In realtà siamo invece di fronte all’inizio di una palpabile insofferenza, tanto maggiore quanto più ci si rende conto che il governo della cosa pubblica si muove nell’ambito di un processo fatto, come detto, da pesi e contrappesi, da un lato, ( premessa 3 ) e, dall’altro, che nella struttura dell’Amministrazione vi sono ruoli svolti da soggetti che operano con autorevolezza e competenza, poco inclini a “legare l’asino dove vuole il padrone” ( premessa 2 ).
Veniamo al nodo centrale del problema. L’analisi mi porta infatti verso il personale ma fermo convincimento che l’obiettivo della polemica non sia il presidente dell’INPS Boeri, ma che il vero obiettivo dietro le quinte sia la struttura del MEF e più esattamente i soggetti chiave, cioè:
1 – Roberto Garofoli, capo di gabinetto del ministro Tria; Francesca Quadri, capo del coordinamento legislativo del MEF; Daniele Franco, capo della Ragioneria Generale; soggetti di indiscutibile competenza, autonomia di giudizio ed autorevolezza, con esperienze nazionali ed internazionali, in particolare l’ultimo, cui a Salvini e a Di Maio non basterebbero tre vite per cumulare un decimo dei loro”curricula”. Soggetti poco inclini ad assecondare passivamente i “desiderata” della coppia a scapito della dignità del ruolo svolto ( premesse 2 e 3 );
2 – ultimo, ma non per ultimo, nel mirino c’è lo stesso ministro Tria per l’autonomia e l’indipendenza con le quali ha fatto capire, a fatti, intende svolgere il proprio ruolo: assecondando per quanto possibile gli impegni del programma di governo, ma con le modalità, i limiti, le parzialità e la progressività dettate dal rigore necessario a tenere in ordine i conti pubblici ( premesse 2 e 3 ).
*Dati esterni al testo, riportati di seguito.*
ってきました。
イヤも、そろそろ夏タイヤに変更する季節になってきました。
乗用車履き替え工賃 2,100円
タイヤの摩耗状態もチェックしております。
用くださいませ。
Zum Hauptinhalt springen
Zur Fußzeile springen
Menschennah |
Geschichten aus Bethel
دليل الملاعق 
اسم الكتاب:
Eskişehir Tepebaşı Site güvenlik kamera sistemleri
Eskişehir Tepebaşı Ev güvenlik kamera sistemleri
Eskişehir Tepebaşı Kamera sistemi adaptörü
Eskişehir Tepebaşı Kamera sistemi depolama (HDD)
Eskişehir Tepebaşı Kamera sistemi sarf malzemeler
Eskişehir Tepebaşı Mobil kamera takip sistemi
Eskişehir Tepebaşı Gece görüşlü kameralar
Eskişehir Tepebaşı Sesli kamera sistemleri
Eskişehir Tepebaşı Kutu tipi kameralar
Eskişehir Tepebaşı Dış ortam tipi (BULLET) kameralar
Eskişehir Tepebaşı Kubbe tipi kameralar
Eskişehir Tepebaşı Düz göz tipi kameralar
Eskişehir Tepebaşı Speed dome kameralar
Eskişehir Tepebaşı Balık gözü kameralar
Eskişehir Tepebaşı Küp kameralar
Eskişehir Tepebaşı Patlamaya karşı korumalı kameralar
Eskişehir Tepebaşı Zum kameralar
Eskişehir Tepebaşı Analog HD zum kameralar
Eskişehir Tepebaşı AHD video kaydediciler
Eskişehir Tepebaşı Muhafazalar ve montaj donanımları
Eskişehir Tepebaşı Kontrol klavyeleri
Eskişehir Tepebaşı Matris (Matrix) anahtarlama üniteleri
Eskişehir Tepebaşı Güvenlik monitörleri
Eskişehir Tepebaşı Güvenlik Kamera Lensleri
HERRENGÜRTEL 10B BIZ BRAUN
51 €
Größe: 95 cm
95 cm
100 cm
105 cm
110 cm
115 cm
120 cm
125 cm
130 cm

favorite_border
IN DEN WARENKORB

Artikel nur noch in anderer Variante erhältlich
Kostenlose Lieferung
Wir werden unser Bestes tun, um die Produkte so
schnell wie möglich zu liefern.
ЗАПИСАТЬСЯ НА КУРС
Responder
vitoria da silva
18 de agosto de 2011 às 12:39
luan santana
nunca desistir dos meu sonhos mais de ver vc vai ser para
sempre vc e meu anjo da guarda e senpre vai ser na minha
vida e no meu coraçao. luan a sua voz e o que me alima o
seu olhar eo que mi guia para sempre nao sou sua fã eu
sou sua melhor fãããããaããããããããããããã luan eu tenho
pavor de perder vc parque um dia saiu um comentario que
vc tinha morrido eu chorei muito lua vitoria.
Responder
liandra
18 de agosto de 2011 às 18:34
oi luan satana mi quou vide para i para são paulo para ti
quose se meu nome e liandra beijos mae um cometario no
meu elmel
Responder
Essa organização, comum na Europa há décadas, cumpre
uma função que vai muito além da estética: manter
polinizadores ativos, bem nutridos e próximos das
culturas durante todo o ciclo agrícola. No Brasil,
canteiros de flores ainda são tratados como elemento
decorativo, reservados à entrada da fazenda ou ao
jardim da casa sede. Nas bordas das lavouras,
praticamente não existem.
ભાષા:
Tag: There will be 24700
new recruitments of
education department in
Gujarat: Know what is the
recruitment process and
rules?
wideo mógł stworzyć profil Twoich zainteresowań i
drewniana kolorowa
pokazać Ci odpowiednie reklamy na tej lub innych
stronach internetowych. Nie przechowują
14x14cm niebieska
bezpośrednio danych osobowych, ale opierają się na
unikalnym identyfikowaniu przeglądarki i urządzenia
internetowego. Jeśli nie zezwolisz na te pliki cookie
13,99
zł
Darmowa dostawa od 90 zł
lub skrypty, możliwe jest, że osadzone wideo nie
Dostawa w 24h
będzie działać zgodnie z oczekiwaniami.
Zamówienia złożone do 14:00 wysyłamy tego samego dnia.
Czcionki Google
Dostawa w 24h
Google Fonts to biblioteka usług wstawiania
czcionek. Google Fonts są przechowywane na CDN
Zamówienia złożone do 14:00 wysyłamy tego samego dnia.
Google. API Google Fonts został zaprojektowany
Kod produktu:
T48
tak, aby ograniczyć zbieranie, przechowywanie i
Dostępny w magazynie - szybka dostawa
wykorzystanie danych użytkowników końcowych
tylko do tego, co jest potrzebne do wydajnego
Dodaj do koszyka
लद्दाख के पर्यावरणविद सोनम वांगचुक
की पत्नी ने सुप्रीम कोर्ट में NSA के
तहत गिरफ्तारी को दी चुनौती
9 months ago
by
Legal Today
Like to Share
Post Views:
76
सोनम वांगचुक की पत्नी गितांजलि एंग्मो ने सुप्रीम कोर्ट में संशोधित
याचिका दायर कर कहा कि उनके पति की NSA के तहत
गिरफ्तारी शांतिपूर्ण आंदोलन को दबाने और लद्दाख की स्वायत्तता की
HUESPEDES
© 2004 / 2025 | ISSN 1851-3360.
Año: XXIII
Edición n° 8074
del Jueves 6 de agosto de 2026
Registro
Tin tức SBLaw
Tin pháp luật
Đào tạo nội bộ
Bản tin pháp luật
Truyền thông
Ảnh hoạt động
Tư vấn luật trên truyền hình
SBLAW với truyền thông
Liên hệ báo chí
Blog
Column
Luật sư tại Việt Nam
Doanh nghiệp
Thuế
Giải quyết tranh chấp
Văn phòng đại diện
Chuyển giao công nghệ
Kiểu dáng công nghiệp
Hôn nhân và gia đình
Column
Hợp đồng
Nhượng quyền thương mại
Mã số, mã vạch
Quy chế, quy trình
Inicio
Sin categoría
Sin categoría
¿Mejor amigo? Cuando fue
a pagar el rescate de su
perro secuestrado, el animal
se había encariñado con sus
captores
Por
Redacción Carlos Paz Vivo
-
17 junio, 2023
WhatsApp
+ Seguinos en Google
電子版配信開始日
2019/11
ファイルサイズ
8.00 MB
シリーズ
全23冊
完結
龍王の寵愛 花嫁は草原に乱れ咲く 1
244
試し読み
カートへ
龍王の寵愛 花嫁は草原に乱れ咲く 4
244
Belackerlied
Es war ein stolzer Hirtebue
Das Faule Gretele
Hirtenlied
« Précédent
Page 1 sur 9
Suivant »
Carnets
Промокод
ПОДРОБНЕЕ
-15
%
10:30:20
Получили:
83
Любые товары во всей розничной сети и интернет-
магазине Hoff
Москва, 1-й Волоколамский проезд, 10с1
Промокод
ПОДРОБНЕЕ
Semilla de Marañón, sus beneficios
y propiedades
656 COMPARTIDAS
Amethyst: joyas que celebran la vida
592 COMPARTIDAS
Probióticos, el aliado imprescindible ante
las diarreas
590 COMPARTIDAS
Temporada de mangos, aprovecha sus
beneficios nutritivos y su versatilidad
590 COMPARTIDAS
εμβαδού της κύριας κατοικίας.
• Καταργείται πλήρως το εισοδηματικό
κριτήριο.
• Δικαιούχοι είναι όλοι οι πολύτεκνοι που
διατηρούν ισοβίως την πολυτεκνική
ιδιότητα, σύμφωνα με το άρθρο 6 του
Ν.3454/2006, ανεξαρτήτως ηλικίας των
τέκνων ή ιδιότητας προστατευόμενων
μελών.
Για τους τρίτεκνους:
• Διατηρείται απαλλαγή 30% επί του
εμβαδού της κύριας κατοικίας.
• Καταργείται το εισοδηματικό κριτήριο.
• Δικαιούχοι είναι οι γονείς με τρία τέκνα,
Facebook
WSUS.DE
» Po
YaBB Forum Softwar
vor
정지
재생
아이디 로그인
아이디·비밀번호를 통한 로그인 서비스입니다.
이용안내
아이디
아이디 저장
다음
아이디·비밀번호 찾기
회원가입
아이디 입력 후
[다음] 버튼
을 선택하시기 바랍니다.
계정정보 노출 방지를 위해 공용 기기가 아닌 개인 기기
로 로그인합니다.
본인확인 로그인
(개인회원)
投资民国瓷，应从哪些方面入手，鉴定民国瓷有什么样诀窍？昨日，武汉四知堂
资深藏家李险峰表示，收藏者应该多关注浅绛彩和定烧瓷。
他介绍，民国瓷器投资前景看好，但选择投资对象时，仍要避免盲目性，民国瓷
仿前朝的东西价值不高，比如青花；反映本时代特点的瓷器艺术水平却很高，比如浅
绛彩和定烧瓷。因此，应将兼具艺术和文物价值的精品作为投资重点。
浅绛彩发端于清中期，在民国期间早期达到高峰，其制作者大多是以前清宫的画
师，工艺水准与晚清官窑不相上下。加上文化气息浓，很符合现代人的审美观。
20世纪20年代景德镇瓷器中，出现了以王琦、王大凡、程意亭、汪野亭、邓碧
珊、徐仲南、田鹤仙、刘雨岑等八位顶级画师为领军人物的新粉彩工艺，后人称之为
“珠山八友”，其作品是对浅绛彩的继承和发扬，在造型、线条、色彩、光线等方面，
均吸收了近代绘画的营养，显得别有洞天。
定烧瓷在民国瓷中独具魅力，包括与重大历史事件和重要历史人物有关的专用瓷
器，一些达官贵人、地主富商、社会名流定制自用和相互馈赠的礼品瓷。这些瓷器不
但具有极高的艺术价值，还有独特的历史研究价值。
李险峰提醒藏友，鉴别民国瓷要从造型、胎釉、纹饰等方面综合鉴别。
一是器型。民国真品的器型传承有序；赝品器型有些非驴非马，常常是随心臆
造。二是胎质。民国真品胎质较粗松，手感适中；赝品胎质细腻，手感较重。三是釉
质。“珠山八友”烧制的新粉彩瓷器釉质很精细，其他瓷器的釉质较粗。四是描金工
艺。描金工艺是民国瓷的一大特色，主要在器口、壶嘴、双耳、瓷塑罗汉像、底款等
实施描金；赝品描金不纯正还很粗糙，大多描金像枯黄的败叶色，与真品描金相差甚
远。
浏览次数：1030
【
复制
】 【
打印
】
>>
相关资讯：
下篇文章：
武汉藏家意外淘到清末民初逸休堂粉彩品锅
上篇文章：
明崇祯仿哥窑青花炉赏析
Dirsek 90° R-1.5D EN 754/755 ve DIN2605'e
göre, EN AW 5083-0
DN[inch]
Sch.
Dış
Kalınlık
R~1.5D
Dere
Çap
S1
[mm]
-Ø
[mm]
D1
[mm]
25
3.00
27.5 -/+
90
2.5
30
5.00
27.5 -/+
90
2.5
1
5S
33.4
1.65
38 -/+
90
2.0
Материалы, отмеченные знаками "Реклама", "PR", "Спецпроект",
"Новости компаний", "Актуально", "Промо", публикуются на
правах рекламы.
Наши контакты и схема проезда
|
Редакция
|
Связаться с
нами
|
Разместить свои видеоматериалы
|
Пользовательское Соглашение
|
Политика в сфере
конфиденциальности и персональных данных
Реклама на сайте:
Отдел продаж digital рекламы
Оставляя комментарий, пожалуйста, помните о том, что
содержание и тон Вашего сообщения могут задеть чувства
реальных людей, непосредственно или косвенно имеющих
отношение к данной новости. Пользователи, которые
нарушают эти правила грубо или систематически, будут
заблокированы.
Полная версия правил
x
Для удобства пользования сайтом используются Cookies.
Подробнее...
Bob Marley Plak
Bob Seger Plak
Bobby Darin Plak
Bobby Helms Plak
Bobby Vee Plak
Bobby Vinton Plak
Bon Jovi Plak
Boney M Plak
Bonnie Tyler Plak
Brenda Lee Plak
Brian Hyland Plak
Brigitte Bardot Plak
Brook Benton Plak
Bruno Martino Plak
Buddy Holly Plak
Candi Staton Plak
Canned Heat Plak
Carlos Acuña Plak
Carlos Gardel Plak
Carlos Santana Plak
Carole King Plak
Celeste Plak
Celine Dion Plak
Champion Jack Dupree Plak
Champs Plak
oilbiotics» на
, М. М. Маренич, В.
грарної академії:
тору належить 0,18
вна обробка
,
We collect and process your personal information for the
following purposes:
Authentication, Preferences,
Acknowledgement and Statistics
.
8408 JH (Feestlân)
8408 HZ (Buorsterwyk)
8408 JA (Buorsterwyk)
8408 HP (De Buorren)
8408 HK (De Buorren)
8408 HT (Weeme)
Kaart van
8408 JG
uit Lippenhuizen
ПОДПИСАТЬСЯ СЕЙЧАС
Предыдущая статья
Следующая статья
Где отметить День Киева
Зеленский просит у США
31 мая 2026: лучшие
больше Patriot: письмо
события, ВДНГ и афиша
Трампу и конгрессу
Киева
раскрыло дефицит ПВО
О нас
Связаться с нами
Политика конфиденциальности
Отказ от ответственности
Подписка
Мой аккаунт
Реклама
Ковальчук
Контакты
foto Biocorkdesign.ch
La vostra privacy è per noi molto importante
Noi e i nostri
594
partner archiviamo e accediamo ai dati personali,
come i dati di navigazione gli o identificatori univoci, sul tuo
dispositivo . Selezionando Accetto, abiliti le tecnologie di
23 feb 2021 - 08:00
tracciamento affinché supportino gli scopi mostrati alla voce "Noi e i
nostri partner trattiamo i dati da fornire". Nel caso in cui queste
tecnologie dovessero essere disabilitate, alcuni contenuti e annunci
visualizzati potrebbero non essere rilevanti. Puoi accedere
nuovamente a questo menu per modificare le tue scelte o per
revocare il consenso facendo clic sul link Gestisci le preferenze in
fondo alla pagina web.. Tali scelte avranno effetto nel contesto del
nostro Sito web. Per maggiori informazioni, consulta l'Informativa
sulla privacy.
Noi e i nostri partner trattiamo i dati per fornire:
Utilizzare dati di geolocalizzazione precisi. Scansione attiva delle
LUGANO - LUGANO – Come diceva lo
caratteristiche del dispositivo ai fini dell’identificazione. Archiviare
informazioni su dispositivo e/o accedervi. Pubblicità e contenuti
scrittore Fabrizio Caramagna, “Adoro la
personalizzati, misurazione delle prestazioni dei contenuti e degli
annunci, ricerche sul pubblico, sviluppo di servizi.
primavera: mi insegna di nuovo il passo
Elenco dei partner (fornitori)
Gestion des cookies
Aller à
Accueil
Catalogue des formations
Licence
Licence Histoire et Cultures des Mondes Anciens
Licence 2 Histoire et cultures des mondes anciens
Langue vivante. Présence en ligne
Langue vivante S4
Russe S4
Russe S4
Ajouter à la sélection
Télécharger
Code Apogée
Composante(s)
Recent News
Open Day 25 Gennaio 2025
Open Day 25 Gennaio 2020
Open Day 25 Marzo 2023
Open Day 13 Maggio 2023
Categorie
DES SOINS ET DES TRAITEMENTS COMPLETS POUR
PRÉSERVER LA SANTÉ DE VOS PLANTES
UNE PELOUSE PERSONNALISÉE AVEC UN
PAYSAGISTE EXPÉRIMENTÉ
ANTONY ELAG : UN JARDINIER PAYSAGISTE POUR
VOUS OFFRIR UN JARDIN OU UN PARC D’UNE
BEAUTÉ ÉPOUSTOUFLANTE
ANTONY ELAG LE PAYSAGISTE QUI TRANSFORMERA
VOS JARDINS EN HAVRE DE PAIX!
Tutto ciò sembra difficilmente accettabile da chi pretenderebbe invece passività di ruolo e allineamento non dialettico alle linee della “coppia”.
Il tempo ci dirà quanta e quale parte della mia analisi sia errata.
Concludo sottolineando che Di Maio e Salvini stanno già facendo fronte comune contro il Ministro Tria ( faccio riferimento al veto sulle nomine della Cassa Depositi e Prestiti ). È pur vero che il fronte comune è frutto di dissidi sottotraccia sempre più frequenti con il MEF: per i pochi spazi sia nella manovra pensata da Tria per la “Flat tax” ( la riduzione delle aliquote citata ) e sia per il Reddito di cittadinanza; per la “manina” imputata sempre al MEF che avrebbe aggiunto la scheda valutativa sulla perdita dei posti di lavoro al “Decreto dignità” ma, come è stato annotato, è un fronte al momento “»utile a nascondere le difficoltà a trovare un’intesa tra due partiti che finora hanno fatto riferimento a mondi molto diversi. E che, soprattutto in economia, hanno idee difficili da conciliare” ( Annalisa Cuzzocrea ).
Gianni Pernarella
Laurea in Giurisprudenza conseguita a Pisa e studi post laurea in Economia. Dipendente del Banco di sardegna dal 1973 al 2003. Dopo esperienza pluriennale di filiale, assume nel 1990 ruoli di responsabilità nella struttura centrale “Organizzazione e Sistemi Informativi” dove, in veste di funzionario capo progetto, ha gestito oltre 10 progetti organizzativi e relativi a sistemi informativi. Collaboratore per oltre 6 anni del SIL – PTO di Oristano; ha scritto quattro libri sulla materia del credito e dell'economia provinciale oristanese relativa all'artigianato.